每年元宵節前的幾天,玩伴們要費心守著竹林不容旁人來偷砍竹子,但是有大人們提著刀來砍竹子為孩子做火把,我們卻又無奈噤聲。元宵夜田埂上幾條火把、燈籠串成的長龍匯流的景象,任誰都難忘。持著火把的少年們最後都聚集在和平橋的兩頭,隔著客雅溪對陣,直到初中時期,我年年都會參加。煤油火把氣味刺鼻,有時黑煙遮蔽了視線,人影幢幢,喧嘩緊張。橋的另一頭只見火光點點,聽得見遙遠的吆喝聲。少年們盲目的往對岸丟石頭,也有彈弓上場。這種行為很莽撞,年齡稍長的其實知道對岸很遠,石頭只能落入河中,丟石頭只是湊熱鬧,事實上也從未聽聞有人被石頭砸中過。今日再到和平橋前,我驚訝兩岸的距離就只有三十公尺,何其接近,臂力強的青少年絕對能把石頭丟到對岸的。
改建後的三廠眷村同樣帶給我距離縮短的困惑,雖然十幾棟大樓的公寓社區非常壯觀,但是相對客雅溪的位置,記憶裡的舊屋應該在超過公寓範圍更深的角落。我向冠英、竹君提出我的疑惑,但是他們一再的對我說,新公寓社區涵蓋了當年眷村的全部。理智告訴我,應該相信在地人的認知超過自己的記憶。但是我還是不死心,我沿著社區外圍近河邊的路,來來回回走動張望,但是卻理不出頭緒,找不到舊屋的位置,更沒有竹林的蹤跡。踏青活動即將開始,不允許我繼續尋「根」,只能放棄。身為新竹人,竹子、新竹、童年、故鄉是很自然的連結,現在正是竹筍冒頭的時節,希望那記憶中的竹林蒼翠依舊,也許下次有緣重回舊地,有同村的舊人引路,能與竹林重逢。
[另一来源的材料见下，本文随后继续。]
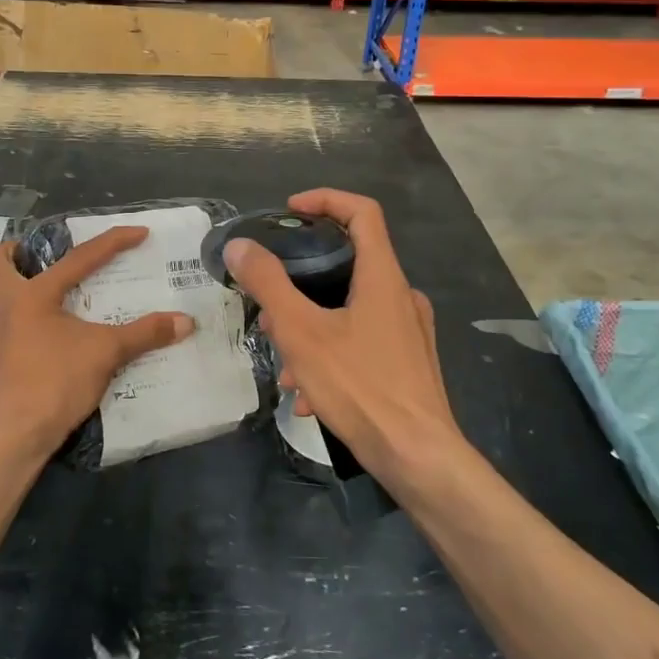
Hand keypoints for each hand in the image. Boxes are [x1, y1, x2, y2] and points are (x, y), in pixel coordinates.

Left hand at [0, 227, 192, 456]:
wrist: (17, 435)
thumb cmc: (55, 381)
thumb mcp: (106, 352)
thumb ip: (145, 333)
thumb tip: (185, 321)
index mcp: (32, 294)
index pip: (79, 257)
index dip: (113, 241)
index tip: (140, 233)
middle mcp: (10, 306)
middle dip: (19, 250)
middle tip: (52, 253)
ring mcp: (4, 332)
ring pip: (6, 293)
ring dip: (30, 282)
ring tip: (68, 288)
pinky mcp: (8, 356)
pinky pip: (19, 320)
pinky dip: (39, 314)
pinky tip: (66, 328)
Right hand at [224, 190, 463, 481]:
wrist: (418, 458)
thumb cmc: (360, 386)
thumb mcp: (301, 332)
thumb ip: (268, 284)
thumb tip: (240, 246)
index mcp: (383, 276)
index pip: (362, 212)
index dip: (325, 200)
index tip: (290, 211)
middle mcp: (402, 296)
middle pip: (349, 263)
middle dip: (302, 282)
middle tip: (271, 306)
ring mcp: (409, 332)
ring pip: (350, 310)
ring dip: (312, 328)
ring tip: (285, 365)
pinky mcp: (409, 363)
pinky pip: (362, 343)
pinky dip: (331, 355)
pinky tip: (309, 395)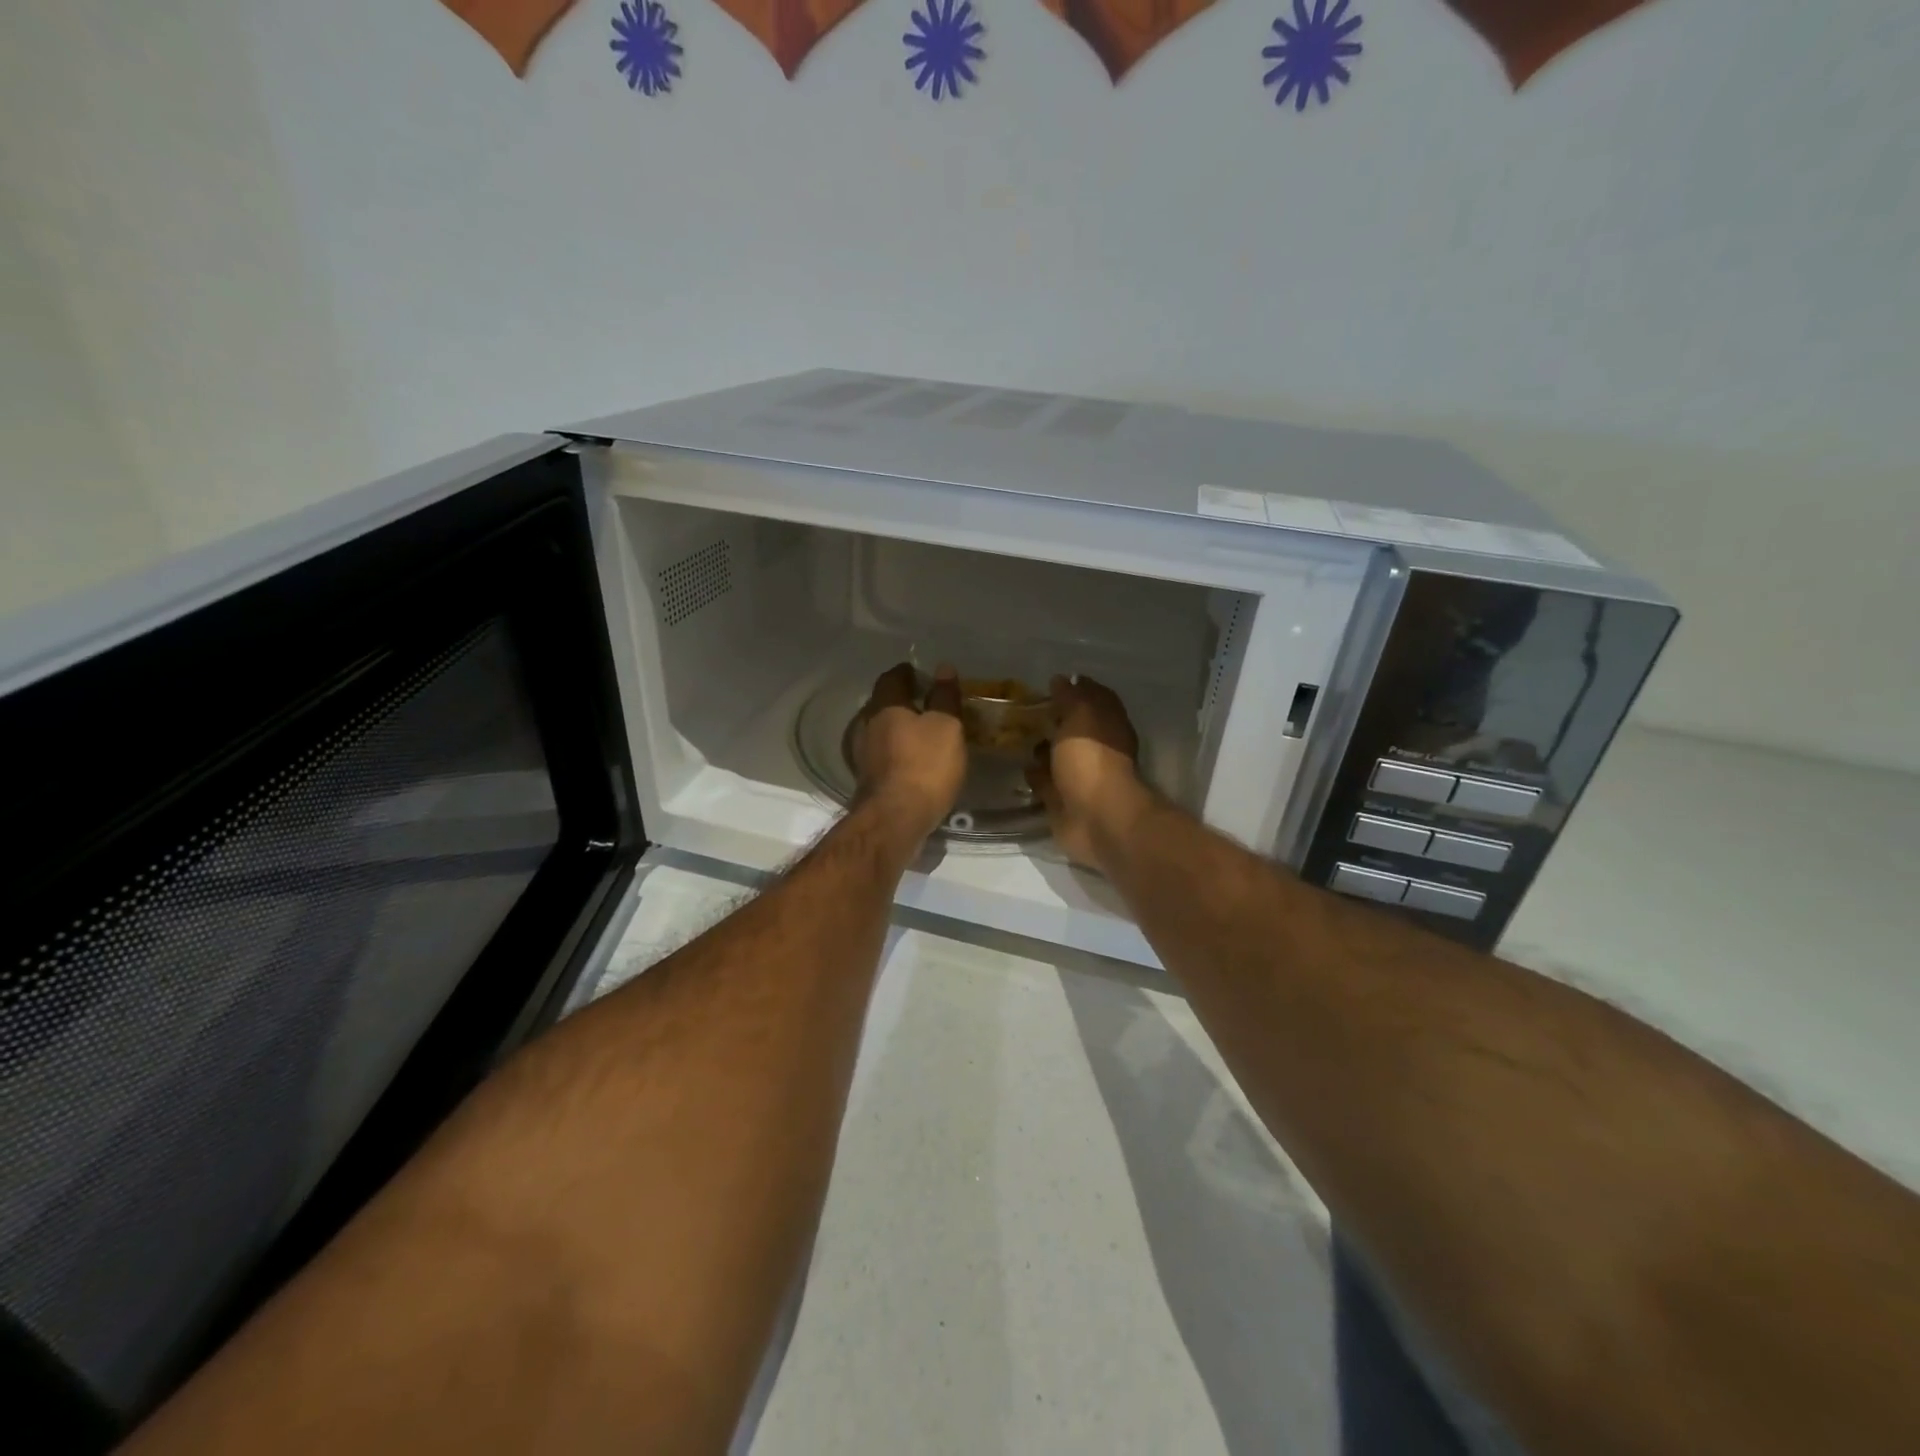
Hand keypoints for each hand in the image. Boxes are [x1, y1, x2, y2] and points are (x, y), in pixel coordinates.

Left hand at [850, 663, 966, 841]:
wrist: (895, 819)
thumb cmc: (925, 765)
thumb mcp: (946, 727)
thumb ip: (944, 697)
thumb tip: (943, 668)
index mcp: (885, 706)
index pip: (892, 678)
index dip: (907, 672)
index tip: (920, 673)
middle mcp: (867, 725)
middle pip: (881, 704)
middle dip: (900, 700)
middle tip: (923, 701)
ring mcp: (862, 754)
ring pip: (878, 730)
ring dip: (895, 728)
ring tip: (919, 732)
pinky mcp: (866, 779)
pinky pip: (880, 755)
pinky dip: (894, 751)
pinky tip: (908, 760)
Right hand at [1025, 675, 1151, 872]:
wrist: (1095, 818)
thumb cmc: (1092, 760)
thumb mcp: (1082, 716)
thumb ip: (1071, 696)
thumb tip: (1061, 679)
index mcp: (1108, 726)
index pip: (1094, 699)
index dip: (1075, 689)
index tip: (1049, 684)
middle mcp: (1097, 749)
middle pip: (1073, 729)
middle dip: (1053, 720)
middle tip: (1022, 709)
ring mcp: (1080, 777)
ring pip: (1057, 756)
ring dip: (1041, 748)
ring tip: (1013, 735)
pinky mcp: (1062, 801)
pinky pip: (1045, 783)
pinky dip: (1034, 775)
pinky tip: (1017, 765)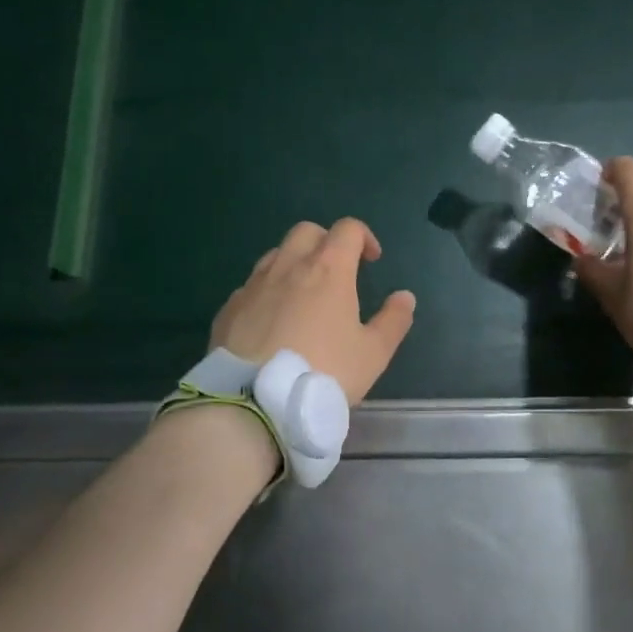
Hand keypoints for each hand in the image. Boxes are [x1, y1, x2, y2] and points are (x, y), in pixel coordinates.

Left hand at [210, 218, 415, 403]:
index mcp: (328, 269)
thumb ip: (393, 321)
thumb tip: (404, 297)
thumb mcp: (373, 353)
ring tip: (303, 296)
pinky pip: (251, 287)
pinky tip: (272, 323)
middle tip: (337, 271)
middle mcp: (288, 266)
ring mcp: (253, 286)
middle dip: (326, 241)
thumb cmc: (324, 372)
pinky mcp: (228, 309)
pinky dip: (267, 292)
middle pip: (307, 231)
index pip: (348, 229)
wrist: (254, 402)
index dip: (364, 237)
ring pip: (275, 255)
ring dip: (294, 264)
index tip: (372, 260)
離開和平橋,我們去與其他同學會合,輕鬆的走過十八尖山,下山後午餐,再轉到益堂家喝茶。去益堂家的途中,學瑾要求在昔日的師範學校稍停,讓他也尋找舊居的痕跡。我們開車進了昔日師範學校的校園,學瑾像貪心的兔子,要吃遍每叢青草,每一個有記憶的地方,都不放過,都要停留。他指著噴水池、麵包樹、龍柏樹說與從前一樣,攔著住在附近的人說話,四處張望。在牆外的小河邊,說那年颱風積水,自己一把抓起跌落水中的弟弟。
舊時的草木可能已逝於無形,鄉情的羈絆總是根深柢固,歷久彌新,竹君有多一層幸運,高大的鳳凰木樹是回家的指引,更是整個社區的重心。